Material supplied START

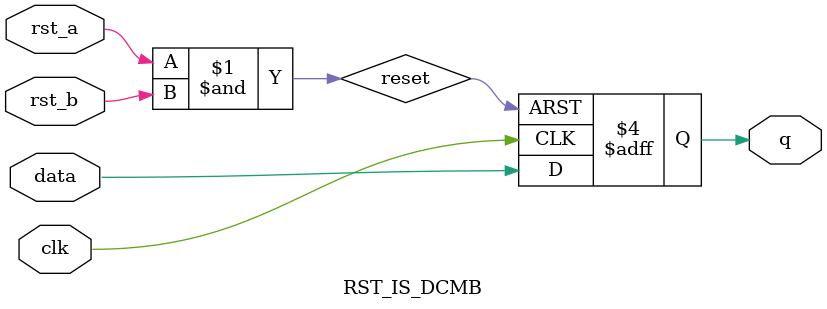
<source format=v>
module RST_IS_DCMB (q, data, clk, rst_a, rst_b);
   output q;
   input data, clk, rst_a, rst_b;
   reg q;
   wire reset;
   assign reset = rst_a & rst_b;
   always @(posedge clk or negedge reset)
   begin
      if (!reset)
      q <= 1'b0;
      else
      q <= data;
   end
endmodule

</source>
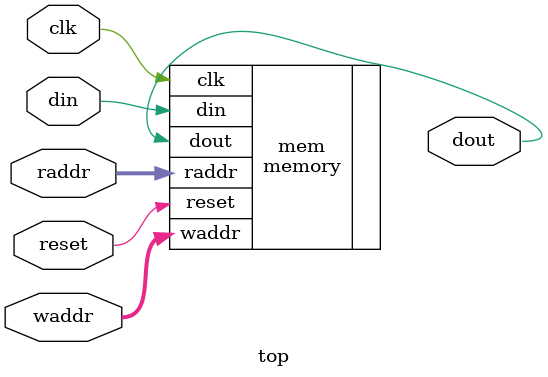
<source format=sv>
module top(
input logic clk,
input logic[31:0] raddr,
input logic[31:0] waddr,
input logic [0:0] din,
output logic [0:0] dout,
input logic reset);

memory #("~/bigmems/designs/init/1_by_32k.txt", 1, 1, 32768) mem(
	.clk(clk), 
	.raddr(raddr), 
	.waddr(waddr), 
	.din(din), 
	.dout(dout), 
	.reset(reset));


endmodule
</source>
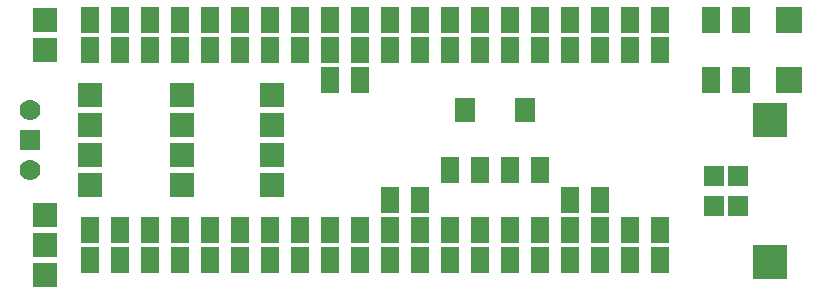
<source format=gts>
%FSLAX34Y34*%
G04 Gerber Fmt 3.4, Leading zero omitted, Abs format*
G04 (created by PCBNEW (2014-04-11 BZR 4798)-product) date mar. 20 mai 2014 10:15:50 CEST*
%MOIN*%
G01*
G70*
G90*
G04 APERTURE LIST*
%ADD10C,0.003937*%
%ADD11R,0.062000X0.090000*%
%ADD12R,0.090000X0.090000*%
%ADD13R,0.068000X0.068000*%
%ADD14R,0.118110X0.118110*%
%ADD15R,0.080000X0.080000*%
%ADD16R,0.068000X0.080000*%
%ADD17C,0.070000*%
%ADD18R,0.070000X0.070000*%
G04 APERTURE END LIST*
G54D10*
G54D11*
X73750Y-51250D03*
X74750Y-51250D03*
X75750Y-51250D03*
X76750Y-51250D03*
X77750Y-51250D03*
X78750Y-51250D03*
X79750Y-51250D03*
X80750Y-51250D03*
X81750Y-51250D03*
X82750Y-51250D03*
X83750Y-51250D03*
X84750Y-51250D03*
X85750Y-51250D03*
X86750Y-51250D03*
X87750Y-51250D03*
X88750Y-51250D03*
X89750Y-51250D03*
X90750Y-51250D03*
X91750Y-51250D03*
X92750Y-51250D03*
G54D12*
X97050Y-51250D03*
X97050Y-53250D03*
G54D11*
X73750Y-59250D03*
X74750Y-59250D03*
X75750Y-59250D03*
X76750Y-59250D03*
X77750Y-59250D03*
X78750Y-59250D03*
X79750Y-59250D03*
X80750Y-59250D03*
X81750Y-59250D03*
X82750Y-59250D03*
X83750Y-59250D03*
X84750Y-59250D03*
X85750Y-59250D03*
X86750Y-59250D03*
X87750Y-59250D03*
X88750Y-59250D03*
X89750Y-59250D03*
X90750Y-59250D03*
X91750Y-59250D03*
X92750Y-59250D03*
X94450Y-51250D03*
X95450Y-51250D03*
X94450Y-53250D03*
X95450Y-53250D03*
X84750Y-57250D03*
X83750Y-57250D03*
X89750Y-57250D03*
X90750Y-57250D03*
X82750Y-53250D03*
X81750Y-53250D03*
X85750Y-56250D03*
X86750Y-56250D03*
X88750Y-56250D03*
X87750Y-56250D03*
G54D13*
X94550Y-56450D03*
X94550Y-57450D03*
X95337Y-57450D03*
X95337Y-56450D03*
G54D14*
X96400Y-54588D03*
X96400Y-59312D03*
G54D15*
X79800Y-53750D03*
X76800Y-53750D03*
X79800Y-54750D03*
X76800Y-54750D03*
X76800Y-55750D03*
X79800Y-55750D03*
X76800Y-56750D03*
X79800Y-56750D03*
G54D11*
X73750Y-58250D03*
X74750Y-58250D03*
X75750Y-58250D03*
X76750Y-58250D03*
X77750Y-58250D03*
X78750Y-58250D03*
X79750Y-58250D03*
X80750Y-58250D03*
X81750Y-58250D03*
X82750Y-58250D03*
X83750Y-58250D03*
X84750Y-58250D03*
X85750Y-58250D03*
X86750Y-58250D03*
X87750Y-58250D03*
X88750Y-58250D03*
X89750Y-58250D03*
X90750Y-58250D03*
X91750Y-58250D03*
X92750Y-58250D03*
X92750Y-52250D03*
X91750Y-52250D03*
X90750Y-52250D03*
X89750Y-52250D03*
X88750Y-52250D03*
X87750Y-52250D03*
X86750Y-52250D03*
X85750Y-52250D03*
X84750Y-52250D03*
X83750Y-52250D03*
X82750Y-52250D03*
X81750Y-52250D03*
X80750Y-52250D03*
X79750Y-52250D03*
X78750Y-52250D03*
X77750Y-52250D03*
X76750Y-52250D03*
X75750Y-52250D03*
X74750Y-52250D03*
X73750Y-52250D03*
G54D16*
X88250Y-54250D03*
X86250Y-54250D03*
G54D15*
X73750Y-56750D03*
X73750Y-55750D03*
X73750Y-54750D03*
X73750Y-53750D03*
X72250Y-57750D03*
X72250Y-58750D03*
X72250Y-59750D03*
X72250Y-52250D03*
X72250Y-51250D03*
G54D17*
X71750Y-56250D03*
G54D18*
X71750Y-55250D03*
G54D17*
X71750Y-54250D03*
M02*

</source>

Material supplied END

— Task description —
Write out the whole listing exactly, and drop the pictures.

— Output of the exercise —
<source format=v>
module RST_IS_DCMB (q, data, clk, rst_a, rst_b);
   output q;
   input data, clk, rst_a, rst_b;
   reg q;
   wire reset;
   assign reset = rst_a & rst_b;
   always @(posedge clk or negedge reset)
   begin
      if (!reset)
      q <= 1'b0;
      else
      q <= data;
   end
endmodule

</source>
<source format=sv>
module top(
input logic clk,
input logic[31:0] raddr,
input logic[31:0] waddr,
input logic [0:0] din,
output logic [0:0] dout,
input logic reset);

memory #("~/bigmems/designs/init/1_by_32k.txt", 1, 1, 32768) mem(
	.clk(clk), 
	.raddr(raddr), 
	.waddr(waddr), 
	.din(din), 
	.dout(dout), 
	.reset(reset));


endmodule
</source>
<source format=gts>
%FSLAX34Y34*%
G04 Gerber Fmt 3.4, Leading zero omitted, Abs format*
G04 (created by PCBNEW (2014-04-11 BZR 4798)-product) date mar. 20 mai 2014 10:15:50 CEST*
%MOIN*%
G01*
G70*
G90*
G04 APERTURE LIST*
%ADD10C,0.003937*%
%ADD11R,0.062000X0.090000*%
%ADD12R,0.090000X0.090000*%
%ADD13R,0.068000X0.068000*%
%ADD14R,0.118110X0.118110*%
%ADD15R,0.080000X0.080000*%
%ADD16R,0.068000X0.080000*%
%ADD17C,0.070000*%
%ADD18R,0.070000X0.070000*%
G04 APERTURE END LIST*
G54D10*
G54D11*
X73750Y-51250D03*
X74750Y-51250D03*
X75750Y-51250D03*
X76750Y-51250D03*
X77750Y-51250D03*
X78750Y-51250D03*
X79750Y-51250D03*
X80750Y-51250D03*
X81750Y-51250D03*
X82750Y-51250D03*
X83750Y-51250D03*
X84750Y-51250D03*
X85750Y-51250D03*
X86750Y-51250D03*
X87750Y-51250D03*
X88750Y-51250D03*
X89750Y-51250D03*
X90750Y-51250D03*
X91750Y-51250D03*
X92750Y-51250D03*
G54D12*
X97050Y-51250D03*
X97050Y-53250D03*
G54D11*
X73750Y-59250D03*
X74750Y-59250D03*
X75750Y-59250D03*
X76750Y-59250D03*
X77750Y-59250D03*
X78750Y-59250D03*
X79750Y-59250D03*
X80750Y-59250D03*
X81750Y-59250D03*
X82750Y-59250D03*
X83750Y-59250D03*
X84750Y-59250D03*
X85750Y-59250D03*
X86750Y-59250D03*
X87750Y-59250D03*
X88750Y-59250D03*
X89750Y-59250D03*
X90750Y-59250D03*
X91750Y-59250D03*
X92750Y-59250D03*
X94450Y-51250D03*
X95450Y-51250D03*
X94450Y-53250D03*
X95450Y-53250D03*
X84750Y-57250D03*
X83750Y-57250D03*
X89750Y-57250D03*
X90750Y-57250D03*
X82750Y-53250D03*
X81750Y-53250D03*
X85750Y-56250D03*
X86750Y-56250D03*
X88750Y-56250D03*
X87750Y-56250D03*
G54D13*
X94550Y-56450D03*
X94550Y-57450D03*
X95337Y-57450D03*
X95337Y-56450D03*
G54D14*
X96400Y-54588D03*
X96400Y-59312D03*
G54D15*
X79800Y-53750D03*
X76800Y-53750D03*
X79800Y-54750D03*
X76800Y-54750D03*
X76800Y-55750D03*
X79800Y-55750D03*
X76800Y-56750D03*
X79800Y-56750D03*
G54D11*
X73750Y-58250D03*
X74750Y-58250D03*
X75750Y-58250D03*
X76750Y-58250D03*
X77750Y-58250D03*
X78750Y-58250D03*
X79750Y-58250D03*
X80750Y-58250D03*
X81750Y-58250D03*
X82750Y-58250D03*
X83750Y-58250D03*
X84750Y-58250D03*
X85750Y-58250D03*
X86750Y-58250D03*
X87750Y-58250D03*
X88750Y-58250D03*
X89750Y-58250D03*
X90750Y-58250D03*
X91750Y-58250D03*
X92750Y-58250D03*
X92750Y-52250D03*
X91750Y-52250D03*
X90750Y-52250D03*
X89750Y-52250D03*
X88750Y-52250D03*
X87750Y-52250D03*
X86750Y-52250D03*
X85750Y-52250D03*
X84750Y-52250D03*
X83750Y-52250D03*
X82750Y-52250D03*
X81750Y-52250D03*
X80750Y-52250D03*
X79750Y-52250D03*
X78750Y-52250D03*
X77750Y-52250D03*
X76750Y-52250D03*
X75750Y-52250D03*
X74750Y-52250D03*
X73750Y-52250D03*
G54D16*
X88250Y-54250D03*
X86250Y-54250D03*
G54D15*
X73750Y-56750D03*
X73750Y-55750D03*
X73750Y-54750D03*
X73750Y-53750D03*
X72250Y-57750D03*
X72250Y-58750D03*
X72250Y-59750D03*
X72250Y-52250D03*
X72250Y-51250D03*
G54D17*
X71750Y-56250D03*
G54D18*
X71750Y-55250D03*
G54D17*
X71750Y-54250D03*
M02*

</source>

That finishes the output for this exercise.